Ik was in oktober op zoek naar een afstudeeropdracht voor mijn studie en toen had ik een berichtje op LinkedIn geplaats. Ik denk dat ik ’s nachts om twaalf uur een berichtje van Ellen ontving, dat ze mijn verzoek had gezien en dat ze hem had gedeeld, maar dat ze eigenlijk misschien wel een opdracht voor mij had. Ze vertelde dat ze net bezig waren met het opzetten van het project, Een Steekje Los? junior. Ze zei, “misschien kan je daar wel onderzoek naar doen, en als je het leuk vindt, morgen beginnen we met de eerste bijeenkomst, kom maar langs en dan kijken we of het wat is”. Dus zodoende zat ik de volgende ochtend in de groep om te kijken bij Een Steekje Los? junior.

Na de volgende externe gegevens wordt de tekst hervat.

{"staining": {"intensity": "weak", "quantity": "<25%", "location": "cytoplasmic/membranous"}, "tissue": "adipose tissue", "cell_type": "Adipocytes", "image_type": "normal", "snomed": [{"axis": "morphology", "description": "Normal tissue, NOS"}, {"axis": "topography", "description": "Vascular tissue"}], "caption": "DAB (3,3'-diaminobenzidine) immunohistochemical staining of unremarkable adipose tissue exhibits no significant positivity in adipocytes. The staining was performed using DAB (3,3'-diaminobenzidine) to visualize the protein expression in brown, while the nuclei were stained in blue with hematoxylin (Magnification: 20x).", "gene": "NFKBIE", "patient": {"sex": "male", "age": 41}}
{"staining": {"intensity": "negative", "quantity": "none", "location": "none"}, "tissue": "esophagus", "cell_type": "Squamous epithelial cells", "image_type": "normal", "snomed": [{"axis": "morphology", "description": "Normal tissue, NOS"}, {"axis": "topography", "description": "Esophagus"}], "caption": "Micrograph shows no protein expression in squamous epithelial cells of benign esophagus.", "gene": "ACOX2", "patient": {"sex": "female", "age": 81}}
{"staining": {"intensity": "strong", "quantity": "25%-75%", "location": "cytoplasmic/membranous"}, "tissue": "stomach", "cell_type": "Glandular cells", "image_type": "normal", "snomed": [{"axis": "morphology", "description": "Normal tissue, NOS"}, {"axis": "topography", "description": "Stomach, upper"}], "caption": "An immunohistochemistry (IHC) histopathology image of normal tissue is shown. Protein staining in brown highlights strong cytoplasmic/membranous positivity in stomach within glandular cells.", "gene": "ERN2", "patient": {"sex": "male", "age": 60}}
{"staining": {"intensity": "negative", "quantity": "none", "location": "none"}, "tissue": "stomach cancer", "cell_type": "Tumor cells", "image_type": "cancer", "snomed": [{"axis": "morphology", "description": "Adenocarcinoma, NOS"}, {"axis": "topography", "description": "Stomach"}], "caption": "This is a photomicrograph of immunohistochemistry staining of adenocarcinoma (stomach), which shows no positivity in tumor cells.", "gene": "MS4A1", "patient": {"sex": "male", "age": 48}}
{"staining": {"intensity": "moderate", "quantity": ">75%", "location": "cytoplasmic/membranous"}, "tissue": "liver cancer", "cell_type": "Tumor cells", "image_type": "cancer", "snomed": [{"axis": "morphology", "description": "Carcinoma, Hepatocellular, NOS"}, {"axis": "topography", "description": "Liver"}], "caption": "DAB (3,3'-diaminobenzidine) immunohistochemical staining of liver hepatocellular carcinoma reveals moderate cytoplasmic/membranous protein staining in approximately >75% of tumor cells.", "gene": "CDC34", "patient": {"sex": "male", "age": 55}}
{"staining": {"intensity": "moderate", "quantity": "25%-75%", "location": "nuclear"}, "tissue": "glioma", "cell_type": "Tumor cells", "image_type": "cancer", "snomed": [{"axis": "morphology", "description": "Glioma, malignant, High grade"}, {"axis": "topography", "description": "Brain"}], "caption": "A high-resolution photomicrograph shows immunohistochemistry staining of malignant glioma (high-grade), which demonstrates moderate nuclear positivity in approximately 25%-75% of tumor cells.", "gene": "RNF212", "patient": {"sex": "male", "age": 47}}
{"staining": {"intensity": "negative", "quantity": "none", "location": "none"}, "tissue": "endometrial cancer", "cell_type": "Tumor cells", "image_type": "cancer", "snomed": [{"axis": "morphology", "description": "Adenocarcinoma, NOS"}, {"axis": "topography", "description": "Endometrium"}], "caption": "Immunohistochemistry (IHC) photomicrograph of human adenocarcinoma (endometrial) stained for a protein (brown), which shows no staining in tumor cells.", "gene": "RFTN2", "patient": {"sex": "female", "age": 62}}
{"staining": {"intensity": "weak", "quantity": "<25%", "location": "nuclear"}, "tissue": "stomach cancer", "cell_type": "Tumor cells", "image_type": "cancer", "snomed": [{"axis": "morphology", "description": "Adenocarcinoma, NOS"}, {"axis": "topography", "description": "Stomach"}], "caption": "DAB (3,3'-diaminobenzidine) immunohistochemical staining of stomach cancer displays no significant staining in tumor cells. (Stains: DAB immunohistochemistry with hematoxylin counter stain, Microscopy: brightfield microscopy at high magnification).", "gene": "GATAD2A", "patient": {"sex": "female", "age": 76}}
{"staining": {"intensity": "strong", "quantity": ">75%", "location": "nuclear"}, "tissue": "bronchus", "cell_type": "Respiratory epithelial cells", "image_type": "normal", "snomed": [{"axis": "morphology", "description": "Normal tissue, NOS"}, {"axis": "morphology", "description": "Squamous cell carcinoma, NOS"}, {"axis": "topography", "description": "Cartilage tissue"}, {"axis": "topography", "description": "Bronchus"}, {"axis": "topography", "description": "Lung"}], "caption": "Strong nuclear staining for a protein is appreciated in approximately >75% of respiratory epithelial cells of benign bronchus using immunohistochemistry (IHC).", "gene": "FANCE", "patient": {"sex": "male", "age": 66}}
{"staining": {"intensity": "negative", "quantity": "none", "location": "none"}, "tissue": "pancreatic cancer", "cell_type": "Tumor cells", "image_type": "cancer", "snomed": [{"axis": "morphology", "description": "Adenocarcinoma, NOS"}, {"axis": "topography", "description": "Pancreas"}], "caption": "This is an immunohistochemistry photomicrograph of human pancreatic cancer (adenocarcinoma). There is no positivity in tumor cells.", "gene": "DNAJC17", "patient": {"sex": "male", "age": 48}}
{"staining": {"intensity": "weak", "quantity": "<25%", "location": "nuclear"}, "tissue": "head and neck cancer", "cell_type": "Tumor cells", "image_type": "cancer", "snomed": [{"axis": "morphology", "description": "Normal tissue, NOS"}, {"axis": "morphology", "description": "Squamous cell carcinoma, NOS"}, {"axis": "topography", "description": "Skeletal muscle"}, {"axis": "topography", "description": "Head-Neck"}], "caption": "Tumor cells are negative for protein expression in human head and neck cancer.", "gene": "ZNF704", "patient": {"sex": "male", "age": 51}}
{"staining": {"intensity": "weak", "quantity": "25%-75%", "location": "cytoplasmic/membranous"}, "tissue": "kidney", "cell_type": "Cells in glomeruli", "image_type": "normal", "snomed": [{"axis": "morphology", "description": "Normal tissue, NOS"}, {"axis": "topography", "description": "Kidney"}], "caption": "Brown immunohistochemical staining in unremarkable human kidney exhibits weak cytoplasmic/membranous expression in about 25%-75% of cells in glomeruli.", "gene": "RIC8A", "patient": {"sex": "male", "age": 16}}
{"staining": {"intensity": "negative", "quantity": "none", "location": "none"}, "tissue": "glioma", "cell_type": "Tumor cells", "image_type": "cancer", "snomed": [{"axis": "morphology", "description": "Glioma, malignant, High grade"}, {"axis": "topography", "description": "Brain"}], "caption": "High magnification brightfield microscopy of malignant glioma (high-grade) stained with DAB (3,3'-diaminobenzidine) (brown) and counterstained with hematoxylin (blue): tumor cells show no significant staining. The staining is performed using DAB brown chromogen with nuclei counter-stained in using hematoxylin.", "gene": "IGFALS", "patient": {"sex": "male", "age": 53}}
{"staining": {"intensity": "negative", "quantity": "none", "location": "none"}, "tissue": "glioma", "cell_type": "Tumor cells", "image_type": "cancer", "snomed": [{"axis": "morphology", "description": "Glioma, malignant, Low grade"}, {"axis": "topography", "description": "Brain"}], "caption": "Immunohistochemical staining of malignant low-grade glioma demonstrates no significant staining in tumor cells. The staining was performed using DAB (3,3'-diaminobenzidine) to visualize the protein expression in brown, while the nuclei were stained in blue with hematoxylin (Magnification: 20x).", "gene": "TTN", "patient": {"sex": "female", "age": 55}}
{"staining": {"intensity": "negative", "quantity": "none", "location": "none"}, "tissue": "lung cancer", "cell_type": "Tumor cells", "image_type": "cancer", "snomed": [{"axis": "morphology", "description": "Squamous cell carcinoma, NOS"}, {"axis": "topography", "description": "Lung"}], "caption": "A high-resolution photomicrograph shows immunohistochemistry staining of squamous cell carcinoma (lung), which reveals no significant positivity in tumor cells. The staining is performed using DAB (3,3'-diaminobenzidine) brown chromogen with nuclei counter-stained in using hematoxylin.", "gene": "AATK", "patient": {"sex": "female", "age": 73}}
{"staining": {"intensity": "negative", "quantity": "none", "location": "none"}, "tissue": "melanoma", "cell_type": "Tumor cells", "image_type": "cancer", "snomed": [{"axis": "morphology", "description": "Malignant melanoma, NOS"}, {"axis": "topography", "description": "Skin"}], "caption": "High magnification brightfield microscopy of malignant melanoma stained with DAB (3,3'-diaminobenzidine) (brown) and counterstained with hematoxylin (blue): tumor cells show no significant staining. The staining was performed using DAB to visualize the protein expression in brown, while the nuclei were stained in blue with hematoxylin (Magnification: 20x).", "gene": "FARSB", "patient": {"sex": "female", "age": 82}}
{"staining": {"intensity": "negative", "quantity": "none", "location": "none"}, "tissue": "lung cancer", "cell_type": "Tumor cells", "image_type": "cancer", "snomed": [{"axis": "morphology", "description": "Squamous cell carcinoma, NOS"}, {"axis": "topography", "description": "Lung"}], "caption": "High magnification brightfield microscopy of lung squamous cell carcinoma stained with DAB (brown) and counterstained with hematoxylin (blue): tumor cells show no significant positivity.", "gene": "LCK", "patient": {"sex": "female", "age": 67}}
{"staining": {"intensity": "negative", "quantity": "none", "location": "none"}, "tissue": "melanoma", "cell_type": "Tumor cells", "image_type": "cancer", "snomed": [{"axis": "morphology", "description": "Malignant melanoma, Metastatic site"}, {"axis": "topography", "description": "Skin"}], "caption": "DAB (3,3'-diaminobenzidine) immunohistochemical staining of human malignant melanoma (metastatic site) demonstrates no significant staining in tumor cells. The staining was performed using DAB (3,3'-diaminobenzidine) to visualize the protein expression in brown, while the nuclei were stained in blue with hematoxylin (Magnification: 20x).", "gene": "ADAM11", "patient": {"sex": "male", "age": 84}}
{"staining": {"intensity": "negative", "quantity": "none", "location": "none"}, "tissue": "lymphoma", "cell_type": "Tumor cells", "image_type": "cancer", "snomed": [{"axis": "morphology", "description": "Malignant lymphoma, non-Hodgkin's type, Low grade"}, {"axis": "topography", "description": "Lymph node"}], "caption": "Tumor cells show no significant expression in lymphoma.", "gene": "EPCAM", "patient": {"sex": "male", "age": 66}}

Dit zegt waarschijnlijk iedereen, maar als heel bijzonder. Ik had überhaupt nog nooit meegemaakt: hoe zoiets gaat, hoe het wordt ontwikkeld. Ik kende Ellen al wat langer, dus ik wist wat van Een Steekje Los? en ik kende wat van de verschillende uitbreidingssets. Er zijn ook meerdere studenten van mijn opleiding die daaraan mee hebben gewerkt. Maar ik had nog nooit meegemaakt hoe het dan ontwikkeld werd.
Ik vond het heel gaaf om te zien hoe dat dan in stapjes gedaan wordt. Hoe we daar dan met zijn allen over nadenken. En op gegeven moment, na drie of vier maanden, dat we stappen gingen maken, dat we keuzes gingen maken; ‘oké zo gaat het worden’, dat is gewoon heel tof om te zien. En om mee te denken aan al die vragen, aan de foto’s, alles wat er eigenlijk bij hoort, dat is gewoon heel tof.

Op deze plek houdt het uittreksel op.